* **Exercise prompt**
Go through the entries below and copy each line that holds the word "lines".

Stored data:
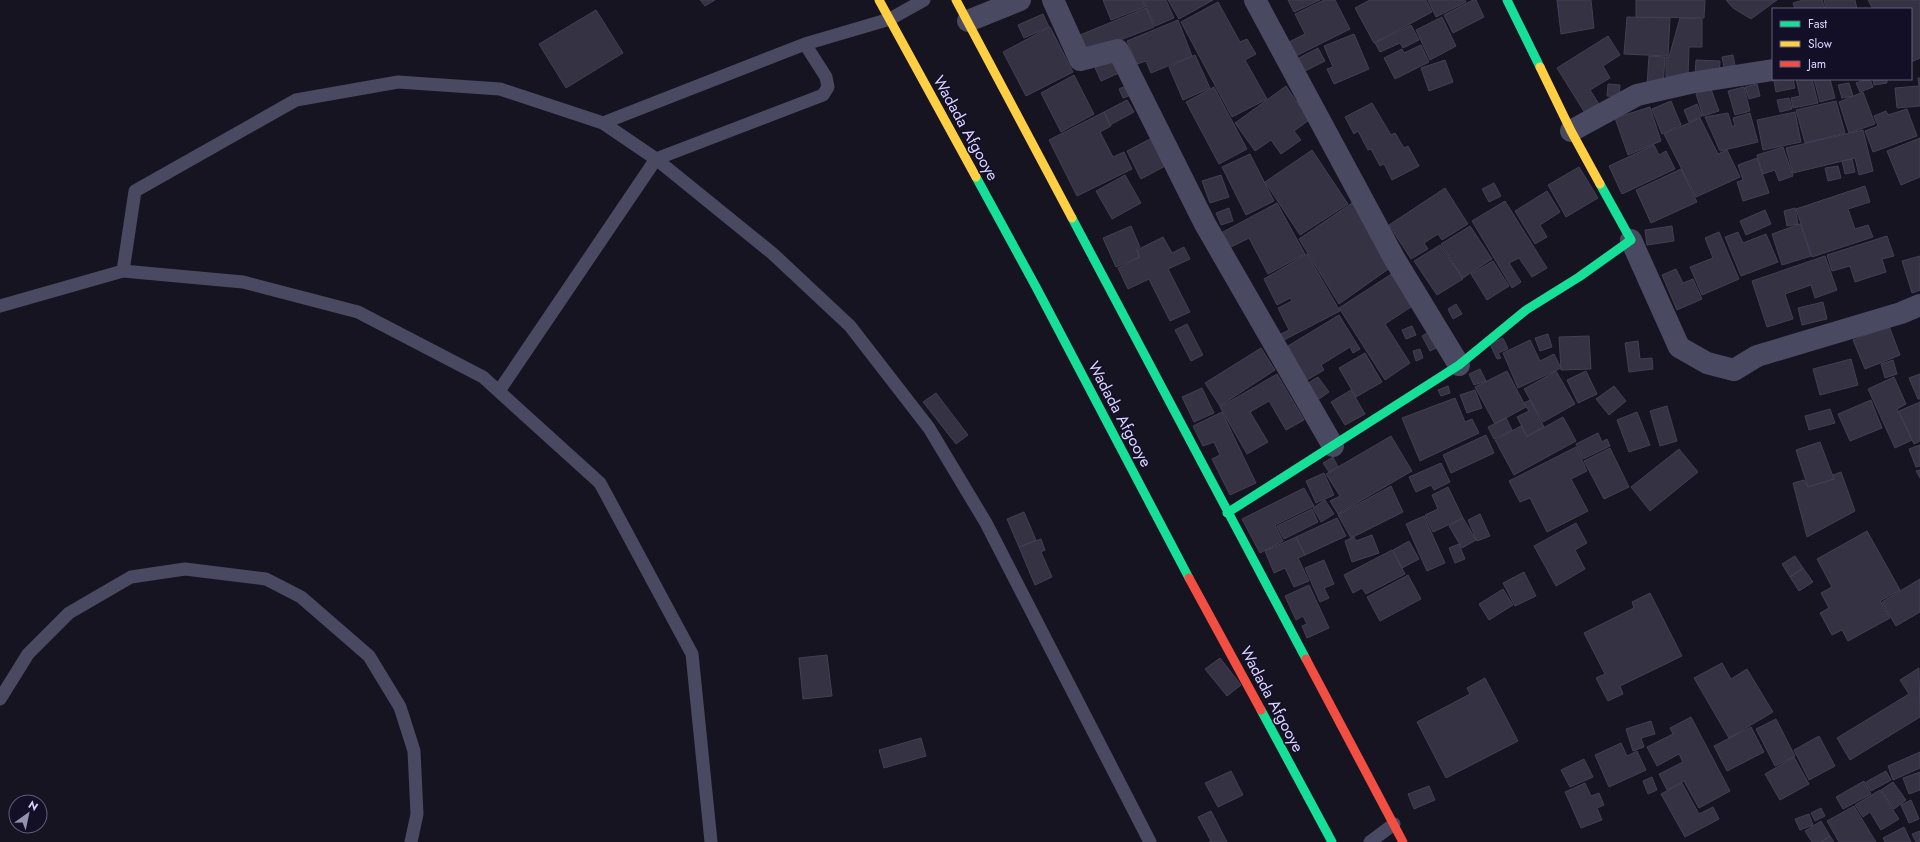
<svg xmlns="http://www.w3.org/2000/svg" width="1920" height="842" viewBox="0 0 1920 842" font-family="Jost,sans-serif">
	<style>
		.building { fill: #343243; stroke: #433f54 }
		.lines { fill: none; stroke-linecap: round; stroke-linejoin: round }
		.lane { stroke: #4a4962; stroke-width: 13 }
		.street { stroke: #4a4962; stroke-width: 22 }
		.fast { stroke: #16e098; stroke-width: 9 }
		.slow { stroke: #ffcf43; stroke-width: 9 }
		.jam { stroke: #f24e42; stroke-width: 9 }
		.labels { text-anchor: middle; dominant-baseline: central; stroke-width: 3; stroke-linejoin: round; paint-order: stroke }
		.street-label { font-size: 16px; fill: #d9d4ff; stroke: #130f26 }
	</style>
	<rect width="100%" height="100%" fill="#161421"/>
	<path class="building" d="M700,0H715L705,6Z
		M1103,0H1142L1145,7L1111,20Z
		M1143,0H1166L1174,18L1155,26Z
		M1168,0H1213L1179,19Z
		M1288,0H1320L1294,12Z
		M1324,0H1335L1350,29L1294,57L1287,43L1305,34L1295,14Z
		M1370,0H1426L1432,12L1374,43L1355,8Z
		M1428,0H1465L1466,2L1436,17Z
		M1473,0H1476L1484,17L1453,33L1444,15Z
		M1557,0H1591L1594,28L1561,34Z
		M1636,0H1705L1704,18L1636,17Z
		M1726,0H1777L1751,19L1733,8Z
		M1803,0H1822L1825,9H1795L1793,3Z
		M1824,0H1855L1857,9H1826Z
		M1868,0H1920V58L1911,62V9H1873Z
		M1218,2L1240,42L1247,39L1256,54L1245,60L1267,99L1232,117L1181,22Z
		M1146,8L1154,27L1089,52L1080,35Z
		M596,10L623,53L566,88L539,44Z
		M1043,14L1049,27L1024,38L1018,25Z
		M1442,17L1456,46L1430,60L1416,30Z
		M1627,17L1670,18L1668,56L1624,54Z
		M1680,18L1702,19V47H1689L1688,78L1666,77V57H1669Z
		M1178,20L1192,56L1151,73L1146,61L1137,64L1127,41Z
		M1411,25L1419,40L1403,48L1400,43L1380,52L1375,43Z
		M1050,27L1073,72L1026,96L1003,52Z
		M1354,34L1369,69L1334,84L1327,69L1333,67L1324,46Z
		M1608,36L1620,55L1603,66L1610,78L1590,90L1599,104L1585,113L1557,68Z
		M1421,45L1429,62L1395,79L1384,58L1402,49L1404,53Z
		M1318,48L1325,61L1303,72L1297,59Z
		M1114,54L1121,72L1101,81L1093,63Z
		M1195,55L1210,88L1183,100L1169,67Z
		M1733,55L1736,71L1725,72L1722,57Z
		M1649,56L1665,57L1663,86L1647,85Z
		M1445,60L1453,82L1429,91L1421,68Z
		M1696,60L1720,61L1719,76L1695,75Z
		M1074,75L1094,114L1061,132L1041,93Z
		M1918,78H1920V106L1897,108L1895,88L1919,86Z
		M1784,79H1793L1795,88L1776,92L1774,81Z
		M1796,79H1812L1818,103L1793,108L1791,98L1800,96Z
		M1814,79H1830L1835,98L1820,102Z
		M1867,79H1870L1873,87L1860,92L1856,83Z
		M1873,79H1887V83L1874,85Z
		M1849,83L1853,96L1842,98L1838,85Z
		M1130,84L1134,94L1123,98L1119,89Z
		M1608,84L1620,85L1619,97L1607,96Z
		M1757,84L1760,96L1749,99L1745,87Z
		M1286,86L1309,120L1294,131L1301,140L1281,154L1271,140L1255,151L1235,123Z
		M1214,87L1247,149L1219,164L1186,102Z
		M1744,87L1750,111L1735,115L1728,91Z
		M1711,89L1719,111L1703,116L1696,94Z
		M1863,92L1875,124L1849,133L1839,102Z
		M1789,98L1792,109L1780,112L1777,100Z
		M1127,100L1134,112L1110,125L1104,112Z
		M1671,101L1681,125L1662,134L1652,109Z
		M1836,101L1845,133L1805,143L1796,110Z
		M1372,103L1391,135L1395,133L1404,148L1408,146L1419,166L1392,180L1384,164L1380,166L1371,149L1368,150L1358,131L1354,134L1345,117Z
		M1697,104L1702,116L1689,122L1684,110Z
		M1650,107L1661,141L1628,155L1615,118Z
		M1907,109L1917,136L1873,152L1865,131L1878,126L1874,116L1886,111L1888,115Z
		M1104,112L1111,126L1100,132L1113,157L1124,152L1132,169L1077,196L1049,140Z
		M1795,112L1801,142L1763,150L1757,120Z
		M1728,113L1732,126H1735L1733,118L1750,113L1758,142L1720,151L1705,117Z
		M1700,118L1718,154L1727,150L1740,177L1696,197L1664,134Z
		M1863,130L1873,171L1859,175L1855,158L1793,173L1786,148Z
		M1152,138L1167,165L1141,179L1127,151Z
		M1920,138V177L1901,185L1887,151Z
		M1654,145L1659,155L1666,151L1675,169L1622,194L1609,166Z
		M1783,147L1793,176L1779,181L1775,170L1763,174L1757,155Z
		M1312,150L1348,204L1300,235L1265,182Z
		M1250,154L1274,201L1246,215L1222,167Z
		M1757,158L1769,193L1743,201L1737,182L1743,180L1738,165Z
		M1852,159L1855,172L1845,174L1842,161Z
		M1838,166L1841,178L1828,181L1825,168Z
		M1579,167L1598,198L1566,217L1548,185Z
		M1681,169L1697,202L1651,223L1636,190Z
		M1125,175L1141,203L1112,219L1096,191Z
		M1221,175L1229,197L1210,203L1202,181Z
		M1494,183L1501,196L1489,202L1482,189Z
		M1865,186L1870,202L1848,209L1855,229L1868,225L1873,237L1812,257L1796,209Z
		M1445,188L1468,224L1442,240L1438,234L1424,243L1428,249L1411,259L1389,225Z
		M1547,191L1560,212L1540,225L1547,237L1535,244L1515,211Z
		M1505,201L1547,268L1532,277L1519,258L1509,263L1521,282L1512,288L1472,221Z
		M1277,203L1305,254L1268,274L1249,238L1229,248L1221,233Z
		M1352,203L1394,265L1339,304L1299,239Z
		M1229,208L1233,221L1221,225L1216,213Z
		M1795,208L1798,224L1787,226L1784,211Z
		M1765,210L1771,224L1746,235L1740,221Z
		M1800,224L1811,256L1782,265L1772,234Z
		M1131,226L1140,247L1136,249L1139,257L1116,267L1103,238Z
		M1470,226L1492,259L1463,278L1441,244Z
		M1672,226L1674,241L1647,245L1645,230Z
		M1719,232L1739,279L1702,295L1690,267L1713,258L1705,238Z
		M1738,232L1743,243L1766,234L1778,262L1741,276L1725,237Z
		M1887,236L1894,256L1882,259L1886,272L1855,282L1850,266L1832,271L1827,255Z
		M1163,237L1172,253L1184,247L1190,259L1168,269L1190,312L1170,321L1149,279L1128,289L1118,268L1140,257L1137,250Z
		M1440,245L1463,279L1437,295L1414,261Z
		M1307,254L1340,311L1284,340L1281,334L1289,330L1278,308L1292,301L1290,298L1277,305L1264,279Z
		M1825,256L1837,290L1815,298L1811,285L1785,294L1793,319L1767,327L1752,281Z
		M1920,256V290L1912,293L1902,261Z
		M1493,261L1509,286L1487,300L1471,274Z
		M1676,269L1683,283L1693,279L1702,299L1677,310L1662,275Z
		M1393,273L1414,305L1385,324L1410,363L1385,380L1339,308Z
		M1823,302L1827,319L1802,325L1798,308Z
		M1456,304L1462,314L1453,319L1448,309Z
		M1339,315L1360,349L1353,353L1350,347L1321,365L1324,370L1307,380L1288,346Z
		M1187,324L1203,355L1191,361L1175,330Z
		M1412,326L1416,335L1406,339L1402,330Z
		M1889,326L1900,355L1865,369L1853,340Z
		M1431,331L1440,346L1430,351L1422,336Z
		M1548,334L1552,347L1540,351L1535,338Z
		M1589,336L1591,369L1561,370L1559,337Z
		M1503,338L1508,349L1498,353L1501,358L1497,359L1490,344Z
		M1530,340L1540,361L1554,354L1561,368L1518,388L1503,353Z
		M1638,341L1640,359L1652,358L1653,369L1629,372L1625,343Z
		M1261,348L1275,370L1220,406L1205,383Z
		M1420,349L1423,358L1416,361L1413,351Z
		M1365,353L1382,382L1356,397L1339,368Z
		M1851,359L1858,385L1820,395L1813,369Z
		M1893,360L1897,374L1885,378L1881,364Z
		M1480,369L1486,381L1474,385L1469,374Z
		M1507,371L1526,407L1495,424L1475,387Z
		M1556,371L1575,404L1543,422L1524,389Z
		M1586,371L1597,394L1578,403L1567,380Z
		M1277,374L1304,420L1286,430L1269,401L1250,412L1268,442L1247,454L1220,407Z
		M1920,374V399H1918L1909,378Z
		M1318,377L1329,392L1319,399L1308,383Z
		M1894,377L1906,404L1897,409L1912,440L1895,448L1868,389Z
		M1448,386L1450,393L1441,396L1438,390Z
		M1614,386L1626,401L1609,415L1596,399Z
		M1202,388L1214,413L1194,422L1182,397Z
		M1351,390L1365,414L1345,425L1331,402Z
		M1475,390L1482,408L1467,413L1460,395Z
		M936,393L968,435L956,444L923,402Z
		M1455,398L1465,422L1472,419L1479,433L1420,461L1402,418Z
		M1530,400L1544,427L1527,436L1517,417L1529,411L1524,403Z
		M1871,400L1882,428L1850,441L1838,414Z
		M1920,402V441L1914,444L1899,411Z
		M1667,406L1677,441L1660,446L1650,411Z
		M1830,409L1835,423L1809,430L1805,416Z
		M1222,412L1256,483L1230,495L1212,459L1220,455L1214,442L1203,446L1193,426Z
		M1637,412L1650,445L1629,452L1617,420Z
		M1563,417L1576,441L1514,475L1495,440L1521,426L1527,437Z
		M1506,418L1512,430L1494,439L1488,427Z
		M1598,433L1602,442L1607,439L1610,446L1583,459L1576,444Z
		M1486,435L1494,453L1451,473L1443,455Z
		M1391,436L1412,471L1338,514L1330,501L1340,496L1326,474Z
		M1820,442L1834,479L1808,487L1796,450Z
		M1920,445V466L1916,467L1909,449Z
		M1576,447L1587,471L1571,479L1588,511L1547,532L1530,498L1520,502L1509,481Z
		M1610,448L1629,487L1604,499L1584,461Z
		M1679,449L1698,472L1650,511L1631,487Z
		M1333,457L1338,467L1329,472L1323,463Z
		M1441,463L1450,482L1434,490L1431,485L1416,492L1409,477Z
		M1920,470V478L1916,471Z
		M1841,472L1855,511L1807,537L1793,483L1804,480L1808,487L1834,479L1833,475Z
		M1324,473L1334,495L1316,503L1306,481Z
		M1391,486L1403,512L1351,538L1338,515Z
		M1448,487L1463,518L1433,532L1425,515L1438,509L1432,495Z
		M1304,488L1314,506L1275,525L1283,541L1260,553L1242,519Z
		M1325,500L1334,514L1321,522L1313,508Z
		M1312,509L1318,522L1284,539L1277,526Z
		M1024,512L1036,540L1019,547L1007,519Z
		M1480,514L1490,536L1477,541L1468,520Z
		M1424,516L1445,563L1427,571L1406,524Z
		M1337,518L1346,536L1305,555L1296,537Z
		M1463,518L1476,540L1462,548L1449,526Z
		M1576,523L1587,543L1575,550L1585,569L1556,586L1534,546Z
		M1867,531L1900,590L1880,601L1890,618L1848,641L1842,630L1832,635L1820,613L1829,608L1821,593L1832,587L1817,559Z
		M1372,535L1379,553L1352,562L1345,541L1354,537L1356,541Z
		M1296,537L1305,555L1298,558L1309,581L1294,587L1285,568L1274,573L1265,551Z
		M1041,539L1045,550L1041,552L1052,577L1035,585L1019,547Z
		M1409,541L1419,559L1402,568L1393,550Z
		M1459,544L1465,559L1455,563L1449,548Z
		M1392,550L1405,574L1366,594L1362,588L1353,593L1344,575Z
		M1795,556L1803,568L1790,577L1782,564Z
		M1324,560L1334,584L1324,588L1329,598L1320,602L1305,568Z
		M1803,568L1813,582L1799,591L1790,577Z
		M1524,572L1536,596L1515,606L1503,583Z
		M1408,575L1421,599L1380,621L1367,597Z
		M1920,579V612L1896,626L1882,602Z
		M1309,585L1329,628L1307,638L1302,626L1307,624L1303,616L1296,620L1285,596Z
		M1503,589L1513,605L1489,620L1479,604Z
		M1650,593L1682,656L1620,686L1623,694L1608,701L1596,678L1605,674L1584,633L1634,608L1632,602Z
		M827,655L832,696L803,699L799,658Z
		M1220,658L1241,685L1227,696L1205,669Z
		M1722,663L1731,679L1747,669L1773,712L1729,738L1694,678Z
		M1919,668L1920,717L1850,760L1837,738L1909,694L1900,680Z
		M1485,678L1518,741L1446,778L1417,722L1470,694L1467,688Z
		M1691,717L1730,791L1699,808L1684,781L1667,790L1659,774L1683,762L1679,754L1657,766L1647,747L1673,734L1670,728Z
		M1776,719L1795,756L1775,766L1756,729Z
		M1651,721L1655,734L1641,738L1644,747L1633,751L1626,729Z
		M1751,727L1764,752L1727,771L1714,746Z
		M1819,736L1835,766L1809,780L1794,750Z
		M921,738L926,756L884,768L879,750Z
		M1621,743L1627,756L1637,751L1646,770L1609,787L1595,755Z
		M1920,752V768L1893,780L1888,766Z
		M1794,757L1809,784L1780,800L1765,774Z
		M1584,759L1593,777L1570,787L1561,770Z
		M1231,771L1243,795L1218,807L1205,783Z
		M1886,771L1891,780L1871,791L1866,782Z
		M1920,772V790L1909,794L1903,778Z
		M1652,777L1657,790L1648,794L1643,781Z
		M1864,781L1871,794L1843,809L1836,797Z
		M1893,782L1906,800L1894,809L1881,790Z
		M1585,783L1591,796L1599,793L1604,805L1597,808L1602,820L1581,828L1565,792Z
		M1682,783L1699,814L1713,807L1719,819L1685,837L1661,794Z
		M1429,786L1435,800L1414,809L1408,794Z
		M1880,790L1899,819L1881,830L1870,812L1863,817L1855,805Z
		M1911,800L1919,819L1909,823L1901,805Z
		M1854,806L1876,842H1839L1827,821Z
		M1821,808L1825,816L1815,821L1811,813Z
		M1211,811L1227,842H1209L1211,841L1198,817Z
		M1809,814L1813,825L1800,830L1795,819Z
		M1821,821L1830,836L1821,842H1812L1805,831Z
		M1904,827L1911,842H1885L1883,838Z
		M1920,831V842H1916L1912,834Z
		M1830,836L1834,842H1821Z"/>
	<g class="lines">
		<path class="lane" d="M603,123L805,44L890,19L924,0
			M123,271L135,191L296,100L398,82L500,89L603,123L656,159L772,253L850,326L929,428L986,523L1150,842
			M0,306L123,271L243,282L358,312L483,377L600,483L692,654L711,842
			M499,391L656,159L823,95L828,87L826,77L805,44
			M0,699L28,654L69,613L131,577L185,569L266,579L301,597L369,656L400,707L414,751L417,814L411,842
			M1370,842L1394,824"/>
		<path class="street" d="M1053,0L1080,60L1118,50L1205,224L1333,446
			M1255,0L1394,258L1459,365
			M968,21L1020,0
			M1571,131L1637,95L1690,83L1773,70
			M1631,240L1679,347L1707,363L1734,370L1757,356L1901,313L1920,305"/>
		<path class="fast" d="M1507,0L1540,67
			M976,177L1036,287L1189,578
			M1072,218L1306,659
			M1227,513L1459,365L1526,310L1579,277L1631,240L1600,184
			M1261,710L1332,842"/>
		<path class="slow" d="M879,0L976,177
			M956,0L1072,218
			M1540,67L1571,131L1600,184"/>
		<path class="jam" d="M1189,578L1261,710
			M1306,659L1403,842"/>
	</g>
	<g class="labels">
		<g class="street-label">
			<text transform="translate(966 128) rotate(61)">Wadada Afgooye</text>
			<text transform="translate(1120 414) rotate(62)">Wadada Afgooye</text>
			<text transform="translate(1272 699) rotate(62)">Wadada Afgooye</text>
		</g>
	</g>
	<rect x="1772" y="8" width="140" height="72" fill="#130f26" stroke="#625e7d"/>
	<rect x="1780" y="21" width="20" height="6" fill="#16e098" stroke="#625e7d"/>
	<text x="1808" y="28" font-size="12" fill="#d9d4ff">Fast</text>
	<rect x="1780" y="41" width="20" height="6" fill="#ffcf43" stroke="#625e7d"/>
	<text x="1808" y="48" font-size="12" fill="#d9d4ff">Slow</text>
	<rect x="1780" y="61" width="20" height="6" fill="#f24e42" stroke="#625e7d"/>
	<text x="1808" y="68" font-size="12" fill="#d9d4ff">Jam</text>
	<g transform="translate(28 814) rotate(33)"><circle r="19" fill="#130f26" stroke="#625e7d"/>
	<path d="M0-3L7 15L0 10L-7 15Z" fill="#9591b1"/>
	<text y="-6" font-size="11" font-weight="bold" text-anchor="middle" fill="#d9d4ff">N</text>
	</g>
</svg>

* **Result for this exercise**
		.lines { fill: none; stroke-linecap: round; stroke-linejoin: round }
	<g class="lines">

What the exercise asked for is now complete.